5 and E14.0 ( Figures 4 and S4; Table S1), which was very similar to the VZ defects found in the Lhx6PLAP/PLAP;Lhx8−/− mutant ( Figures 1 and S1). By E18.5, the progenitor zone phenotype in the Dlx1/2-cre;ShhF/− mutant appeared to be restricted to the rostrodorsal MGE. We propose that Lhx6/Lhx8-dependent Shh expression and secretion from neurons in the MGE MZ regulates the properties
Ibrutinib nmr of the overlying VZ. The Shh signaling may take place in the radial glial processes that interdigitate among the neurons, and/or through Shh diffusion to the VZ, where it would activate signaling in the neuroepithelial cell bodies. The ramifications of reducing Shh signaling in the dorsal MGE (based on reduced Gli1 and Ptc1 expression) include greatly reduced VZ expression of Nkx2-1 and Nkx6-2 and SVZ expression of Lhx6 and Lhx8 ( Figure 4, Figure 5 and Figure 6, S4, and S5). As discussed throughout this paper, Nkx2-1, Lhx6, and Lhx8 are required for the development of most MGE-derivatives. Nkx6-2 function is selleck required for generating a subset of SOM+;CR+ interneurons ( Sousa et al., 2009), and Gli1 (in conjunction with Gli2) is required in patterning the dorsal MGE and in generating cortical interneurons ( Yu et al., 2009).
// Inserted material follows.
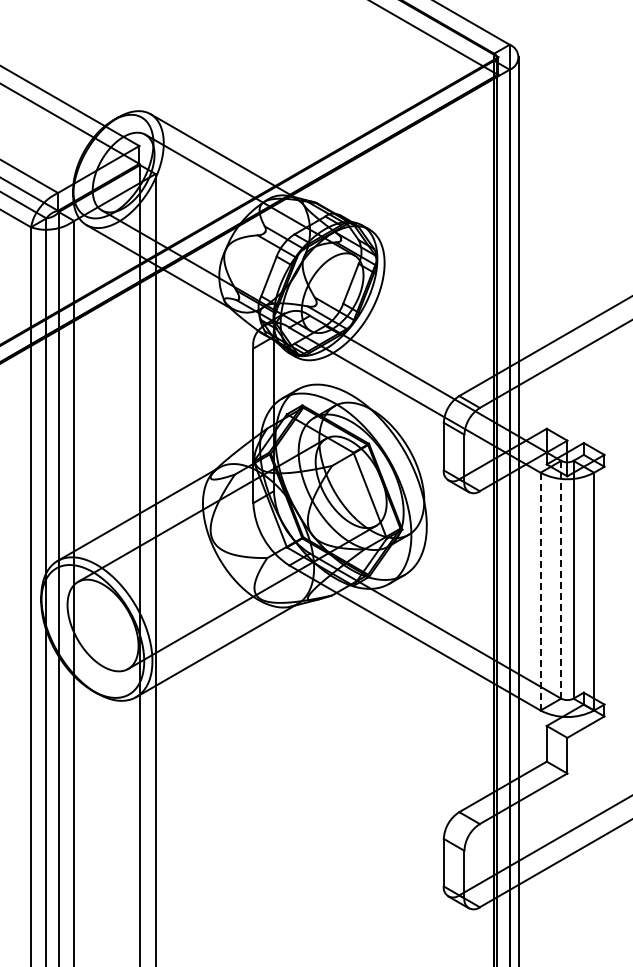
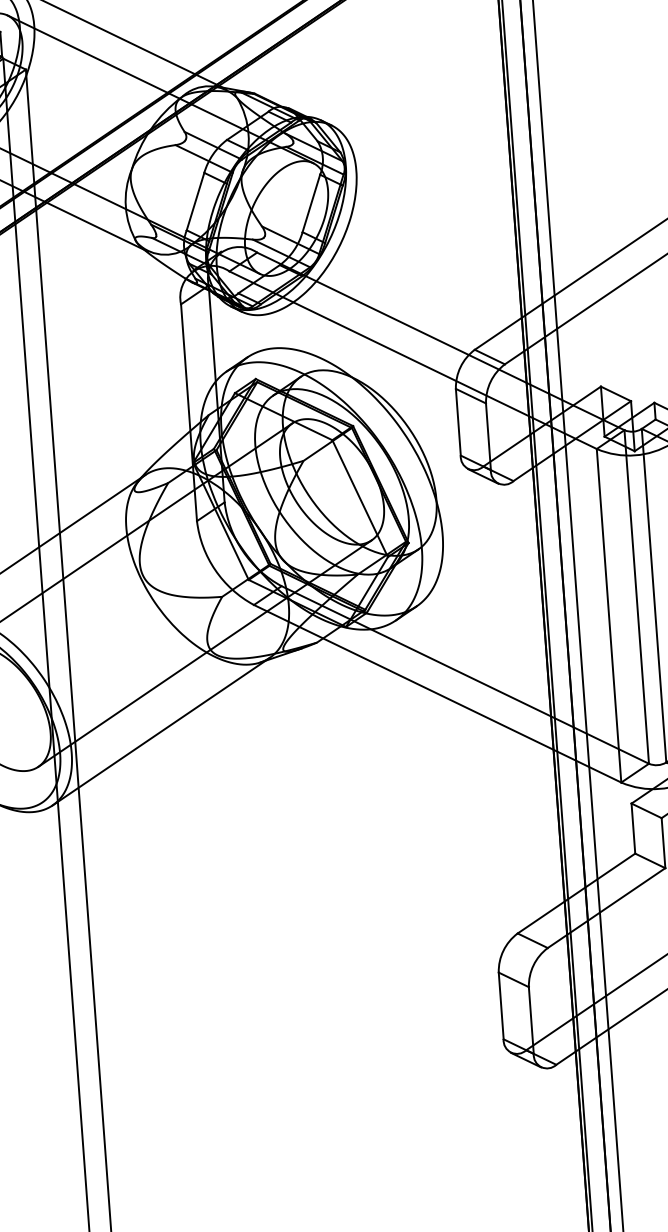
line: (561, 579) -> (637, 596), dashed -> solid
line: (540, 591) -> (608, 615), dashed -> solid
There is evidence that Shh dosage participates in the specification
of cortical interneuron subtypes. Exposing MGE explants to 10 nM SHH altered the distribution of interneuron fates that are present after transplantation
into a neonatal cortex; augmentation too of Shh-signaling increased SOM+ cells and reduced PV+ cells (Xu et al., 2010). This result led to the proposal that high SHH signaling promotes SOM fate over PV fate. However, this idea does not readily fit with fate mapping data showing that the dorsal MGE has the propensity to generate SOM+ neurons, whereas the ventral MGE, whose VZ has much higher Shh expression has the propensity to generate PV+ neurons (Flames et al., 2007, Wonders et al., 2008 and Flandin et al., 2010). The previous in vivo investigations into Shh regulation of interneuron development focused on Shh expression and function in the VZ; here, we addressed whether Shh expression in the MZ of the MGE controls interneuron development. In Dlx1/2-cre;ShhF/− mutant, consistent with the reduction in Lhx6 expression, we found reductions of SOM+ and PV+ cortical interneurons ( Figure 7). However, both subtypes were similarly reduced (∼40% in superficial layers and ∼20% in deep layers), failing to provide evidence that Shh expression in the MZ differentially regulated interneuron fate. Rather, these results support a model that Shh expression in the MZ, promotes SHH signaling in the dorsal MGE that then produces both SOM+ and PV+ cortical interneurons. On the other hand, Shh expression in the VZ of the ventral MGE and POA is critical for regulating development of these more ventral regions.